CM-Well Ingester¶
What is the CM-Well Ingester?¶
The CM-Well Ingester is a CM-Well utility for uploading infotons to CM-Well in bulk. Using the Ingester, you can upload data from a file, the standard input, or a customized input source. The Ingester processes several upload requests in parallel, up to a configurable limit.
The CM-Well Ingester is written in Scala and is packaged as a jar file (Java library). You can call it from a Java or Scala application, or in a command-line environment.
Downloading and Compiling CM-Well Source Code¶
Note
- To access the CM-Well Git site, you will need a GitHub user. See the CM-Well GitHub Repository.
- To compile and run CM-Well data tools, you will need Java version 8.
To install the Scala Build Tool and download the CM-Well Ingester source code:
- Go to http://www.scala-sbt.org/download.html and install the Scala Build Tool (SBT) version appropriate for your OS.
- Add the Scala sbt command to your PATH variable.
- Download the CM-Well Downloader source code from https://github.com/CM-Well/CM-Well.
To build all CM-Well utility executables:
- Navigate to the root directory of the CM-Well tools source code.

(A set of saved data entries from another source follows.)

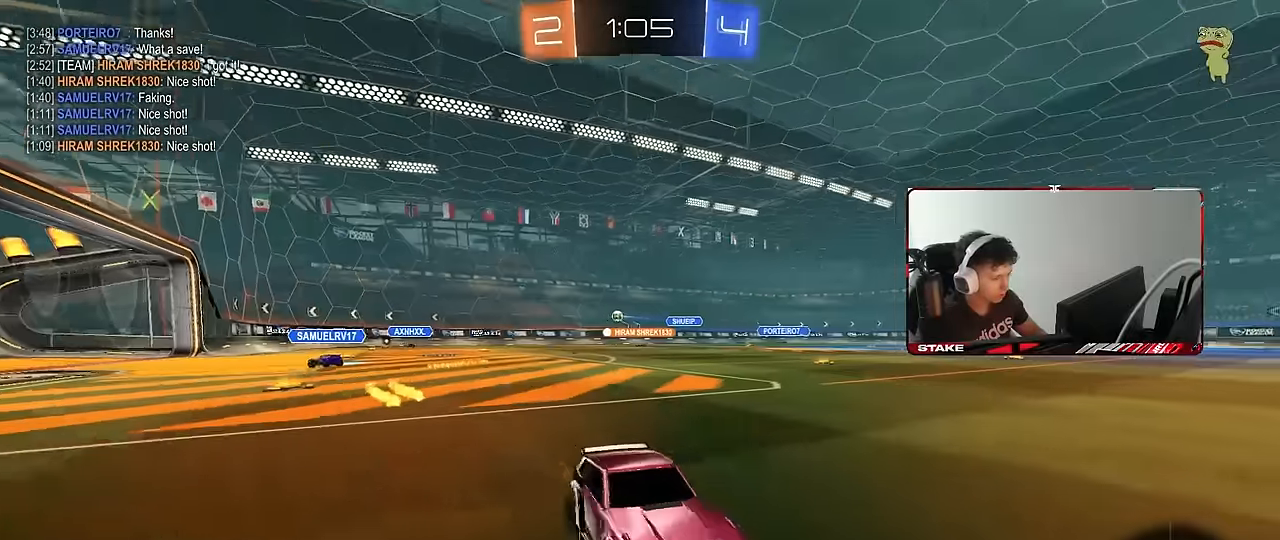
{"keys": ["d", "w"], "mouse": [], "events": [[333, "shift", "down"], [416, "shift", "up"]]}
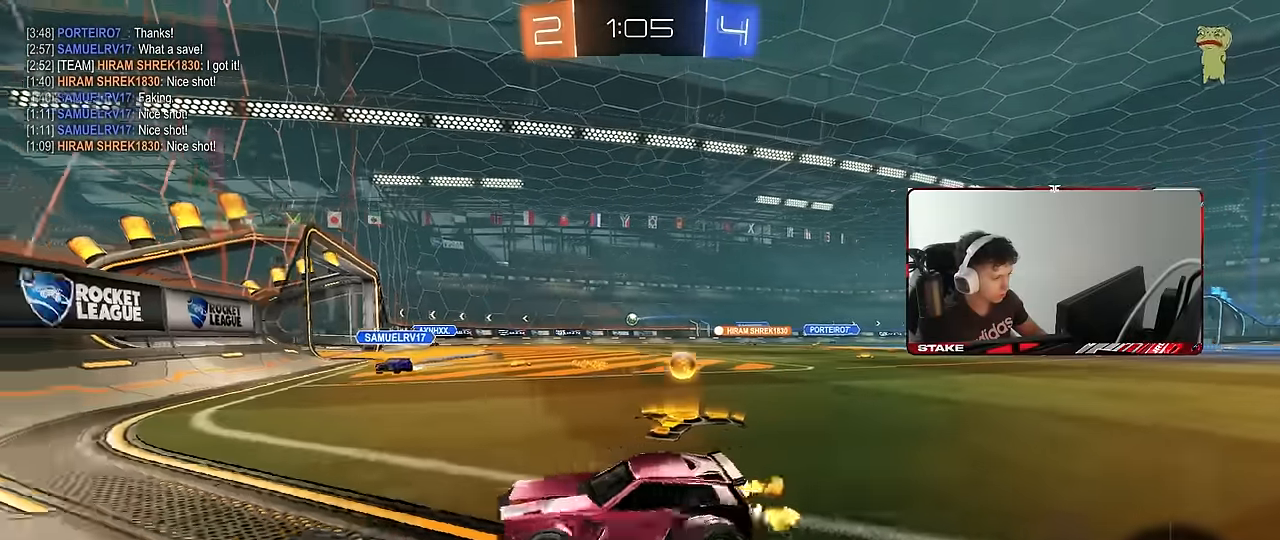
{"keys": ["d", "w"], "mouse": [], "events": [[400, "a", "down"], [450, "a", "up"]]}
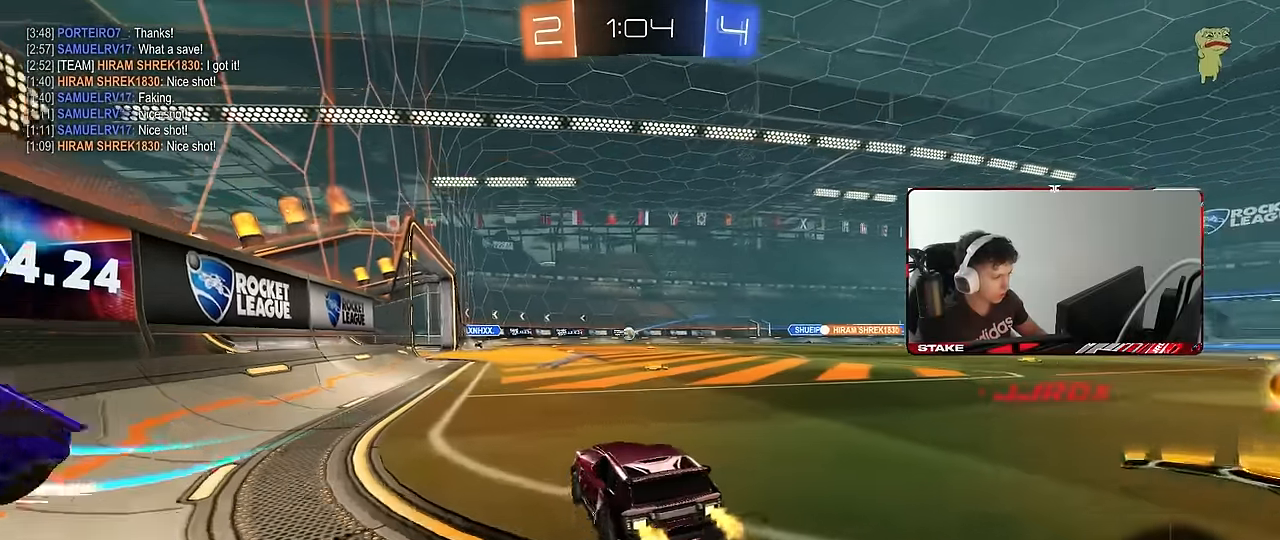
{"keys": ["w"], "mouse": [], "events": [[133, "d", "up"], [366, "d", "down"], [450, "d", "up"]]}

It contains a file called build.sbt.
- Run the following command:
sbt app/pack
.
The resulting shell script executables are created in cmwell-data-tools-app/target/pack/bin
folder.
To build only the CM-Well Ingester library:
- Navigate to the the cmwell-ingester directory under the tools root directory. It contains a file called build.sbt.

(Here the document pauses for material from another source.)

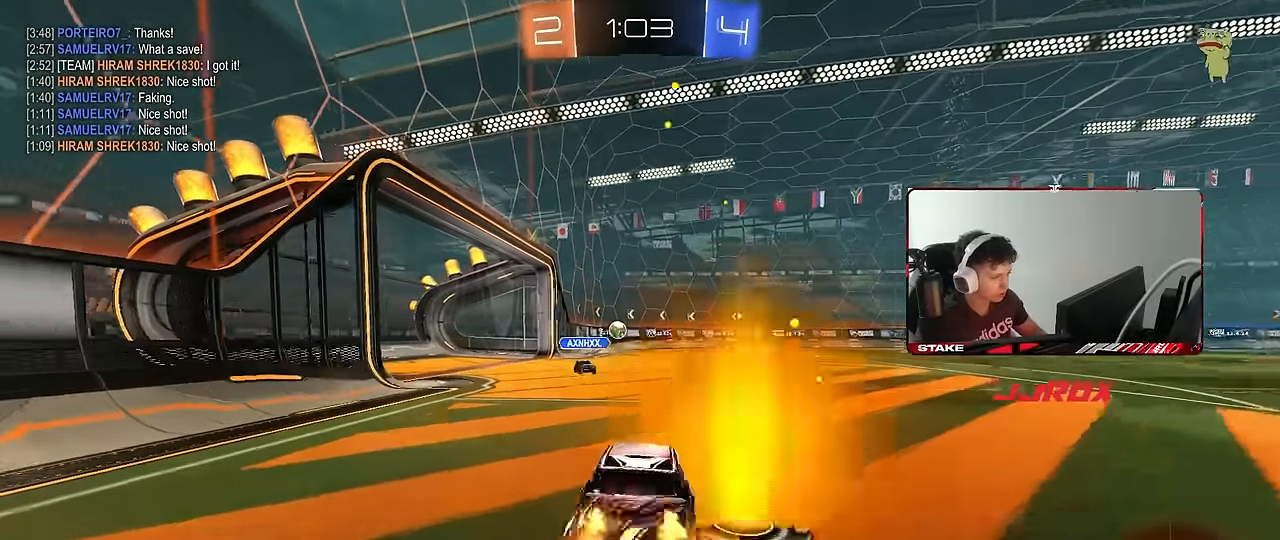
{"keys": ["a", "s"], "mouse": ["left"], "events": [[16, "d", "up"], [66, "mouse_right", "up"], [116, "a", "down"], [200, "a", "up"], [200, "d", "down"], [250, "mouse_left", "up"], [250, "w", "down"], [300, "d", "up"], [350, "w", "up"], [433, "mouse_left", "down"], [483, "a", "down"], [483, "s", "down"]]}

- Run the following command:
sbt ingester/package
.
The resulting cmwell-ingester_2.12-1.0.LOCAL.jar
file is created in cmwell-data-tools/cmwell-ingester/target/scala-2.12/
.
Running the CM-Well Ingester as an Executable¶
To run the CM-Well Ingester as a stand-alone executable, run the following command:
cm-well-ingester/target/pack/bin/ingester --host <HOST> --format <FORMAT>
The following table describes the input parameters:
Parameter | Description |
---|---|
-b, --backpressure |
Maximal number of parallel upload requests (default = 100) |
-f, --format |
Format of uploaded data (e.g. ntriples, nquads, jsonld...) |
-h, --host |
CM-Well host name |
-p, --port |
CM-Well HTTP host port (default = 80) |
--help | Show the usage description |
--version | Show the version number of this program |
Note
- To display a description of the ingester parameters, run
ingester --help
. - Usually you will not have to change the backpressure value. But this may become advisable if, for example, you're receiving "busy" messages from CM-Well.
- See Ingesting Each Infoton as an Atomic Operation.
Here is an example of how to run the CM-Well Ingester as a stand-alone executable, while taking the input data from a file:
cmwell-data-tools-app/target/pack/bin/ingester --host "cm-well-ph" --format ntriples --file input_file.nt
Using the CM-Well Ingester Jar¶
To use the Ingester class, you will need to add the following import statements to your code:
import cmwell-tools.data.ingester.Ingester.{IngestFailEvent, IngestSuccessEvent} import cmwell-tools.data.utils.ArgsManipulations._ import cmwell-tools.data.utils.akka._ import Implicits._
To ingest data, call the static methods of the cmwell.tools.data.ingester.Ingester class. You can call Ingester.ingest(...), Ingester.fromInputStream(...) or Ingester.fromPipe(...), depending on the input object you prefer.
See the method definitions in cmwell-downloader/src/main/scala/cmwell/tools/data/ingester/Ingester.scala.
Ingesting Each Infoton as an Atomic Operation¶
Each infoton that you add to CM-Well must be ingested in one atomic operation. To ensure this, you must provide all of the infoton's data, including all field values, in a single line of input, terminated by the \n character.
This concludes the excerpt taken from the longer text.